If the covariance is the $2\times2$ identity matrix, then the density is $e^{−(x^2+y^2)/2}$ multiplied by a suitable normalizing constant. If $\begin{bmatrix} X \\ Y \end{bmatrix}$ is a random vector with this distribution, then you rotate that random vector by multiplying on the left by a typical $2\times 2$ orthogonal matrix: $ G \begin{bmatrix} X \\ Y \end{bmatrix} = \begin{bmatrix} \cos\theta & -\sin\theta \\ \sin\theta & \cos\theta \end{bmatrix}\begin{bmatrix} X \\ Y \end{bmatrix}. $
If the question is how to "rotate" the probability distribution, then asnwer is that it's invariant under rotations about the origin since it depends on $x$ and $y$ only through the distance $\sqrt{x^2+y^2}$ from the origin to $(x,y)$.

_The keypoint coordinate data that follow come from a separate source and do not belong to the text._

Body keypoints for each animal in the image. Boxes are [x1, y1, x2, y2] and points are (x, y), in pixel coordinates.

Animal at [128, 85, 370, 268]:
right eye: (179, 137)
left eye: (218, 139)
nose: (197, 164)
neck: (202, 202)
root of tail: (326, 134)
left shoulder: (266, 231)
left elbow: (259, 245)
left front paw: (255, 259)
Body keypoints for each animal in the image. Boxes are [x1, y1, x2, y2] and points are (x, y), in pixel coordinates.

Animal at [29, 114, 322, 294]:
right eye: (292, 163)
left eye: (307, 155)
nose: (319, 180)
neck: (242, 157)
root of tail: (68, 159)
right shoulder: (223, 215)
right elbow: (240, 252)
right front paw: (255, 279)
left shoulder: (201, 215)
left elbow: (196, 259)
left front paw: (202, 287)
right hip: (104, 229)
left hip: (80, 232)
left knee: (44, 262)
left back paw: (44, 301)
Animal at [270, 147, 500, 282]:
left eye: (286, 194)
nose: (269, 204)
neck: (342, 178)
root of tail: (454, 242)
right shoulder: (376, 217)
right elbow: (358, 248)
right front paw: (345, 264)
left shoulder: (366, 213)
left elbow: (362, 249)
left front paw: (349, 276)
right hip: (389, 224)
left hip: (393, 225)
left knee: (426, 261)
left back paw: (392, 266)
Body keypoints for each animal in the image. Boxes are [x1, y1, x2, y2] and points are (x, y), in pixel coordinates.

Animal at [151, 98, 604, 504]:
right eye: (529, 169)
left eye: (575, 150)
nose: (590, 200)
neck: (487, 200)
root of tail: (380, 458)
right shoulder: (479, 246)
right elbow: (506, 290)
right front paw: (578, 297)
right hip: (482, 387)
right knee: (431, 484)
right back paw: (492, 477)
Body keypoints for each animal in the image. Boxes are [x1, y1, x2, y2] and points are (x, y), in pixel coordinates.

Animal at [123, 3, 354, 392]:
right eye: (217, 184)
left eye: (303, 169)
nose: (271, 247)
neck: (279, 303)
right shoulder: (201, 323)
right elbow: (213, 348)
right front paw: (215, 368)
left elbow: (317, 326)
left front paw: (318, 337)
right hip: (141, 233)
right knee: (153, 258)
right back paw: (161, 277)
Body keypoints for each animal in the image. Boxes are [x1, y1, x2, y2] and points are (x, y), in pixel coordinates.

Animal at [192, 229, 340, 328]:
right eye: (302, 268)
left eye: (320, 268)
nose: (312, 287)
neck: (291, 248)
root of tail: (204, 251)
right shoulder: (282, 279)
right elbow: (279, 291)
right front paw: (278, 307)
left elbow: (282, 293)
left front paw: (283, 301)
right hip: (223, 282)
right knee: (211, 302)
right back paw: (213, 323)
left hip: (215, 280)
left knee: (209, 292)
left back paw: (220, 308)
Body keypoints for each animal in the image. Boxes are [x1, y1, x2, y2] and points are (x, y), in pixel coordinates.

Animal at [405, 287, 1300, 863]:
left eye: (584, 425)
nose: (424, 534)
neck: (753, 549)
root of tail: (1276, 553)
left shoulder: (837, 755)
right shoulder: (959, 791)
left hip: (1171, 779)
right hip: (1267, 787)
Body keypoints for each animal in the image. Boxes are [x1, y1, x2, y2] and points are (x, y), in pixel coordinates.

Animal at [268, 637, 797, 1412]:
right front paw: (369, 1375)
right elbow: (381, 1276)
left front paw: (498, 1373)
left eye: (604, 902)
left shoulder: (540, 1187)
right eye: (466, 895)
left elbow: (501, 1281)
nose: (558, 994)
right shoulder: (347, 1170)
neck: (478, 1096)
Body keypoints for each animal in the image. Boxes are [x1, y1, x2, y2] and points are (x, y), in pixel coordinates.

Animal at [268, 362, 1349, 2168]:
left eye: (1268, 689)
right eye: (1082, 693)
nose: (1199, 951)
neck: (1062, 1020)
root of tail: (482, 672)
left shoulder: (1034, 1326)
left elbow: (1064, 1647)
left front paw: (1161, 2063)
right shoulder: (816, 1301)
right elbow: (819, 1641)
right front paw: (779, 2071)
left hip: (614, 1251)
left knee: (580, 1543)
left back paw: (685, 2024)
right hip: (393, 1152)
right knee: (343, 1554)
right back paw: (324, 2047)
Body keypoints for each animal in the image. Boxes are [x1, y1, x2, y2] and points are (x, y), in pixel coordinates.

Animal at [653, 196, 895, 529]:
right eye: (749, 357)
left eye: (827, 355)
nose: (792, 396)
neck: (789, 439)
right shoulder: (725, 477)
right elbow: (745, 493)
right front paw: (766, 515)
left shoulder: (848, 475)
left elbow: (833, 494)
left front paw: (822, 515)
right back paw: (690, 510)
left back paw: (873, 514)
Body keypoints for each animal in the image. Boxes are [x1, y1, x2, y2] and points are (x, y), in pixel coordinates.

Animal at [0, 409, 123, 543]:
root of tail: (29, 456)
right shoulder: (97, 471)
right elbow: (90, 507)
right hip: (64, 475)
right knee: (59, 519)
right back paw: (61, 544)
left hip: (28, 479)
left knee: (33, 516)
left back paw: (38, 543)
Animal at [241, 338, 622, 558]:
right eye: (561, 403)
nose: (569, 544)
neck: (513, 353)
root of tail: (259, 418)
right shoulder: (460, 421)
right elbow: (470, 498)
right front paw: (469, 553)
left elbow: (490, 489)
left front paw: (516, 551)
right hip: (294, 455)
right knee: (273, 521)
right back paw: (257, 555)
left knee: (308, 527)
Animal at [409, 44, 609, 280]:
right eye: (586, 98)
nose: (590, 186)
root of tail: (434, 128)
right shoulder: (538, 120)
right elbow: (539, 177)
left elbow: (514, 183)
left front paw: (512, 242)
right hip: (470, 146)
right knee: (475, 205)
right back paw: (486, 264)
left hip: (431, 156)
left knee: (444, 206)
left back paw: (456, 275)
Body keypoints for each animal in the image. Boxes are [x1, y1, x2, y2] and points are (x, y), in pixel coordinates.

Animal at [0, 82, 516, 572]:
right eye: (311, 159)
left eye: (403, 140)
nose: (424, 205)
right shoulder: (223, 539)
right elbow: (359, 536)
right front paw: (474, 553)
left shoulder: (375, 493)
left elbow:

If you multiply on the left by a $k\times2$ matrix $G$, you have $ \mathbb{E}\left(G\begin{bmatrix} X \\ Y \end{bmatrix}\right) = G\mathbb{E}\begin{bmatrix} X \\ Y \end{bmatrix} $ and $ \operatorname{var}\left( G \begin{bmatrix} X \\ Y \end{bmatrix} \right) = G\left(\operatorname{var}\begin{bmatrix} X \\ Y \end{bmatrix}\right)G^T, $ a $k\times k$ matrix. If the variance in the middle is the $2\times2$ identity matrix and $G$ is the $2\times 2$ orthogonal matrix given above, then it's easy to see that the variance is $ GG^T $ and that is just the $2\times 2$ identity matrix. The only fact you need after that is that if you multiply a multivariate normal random vector by a matrix, what you get is still multivariate normal. I'll leave the proof of that as an exercise.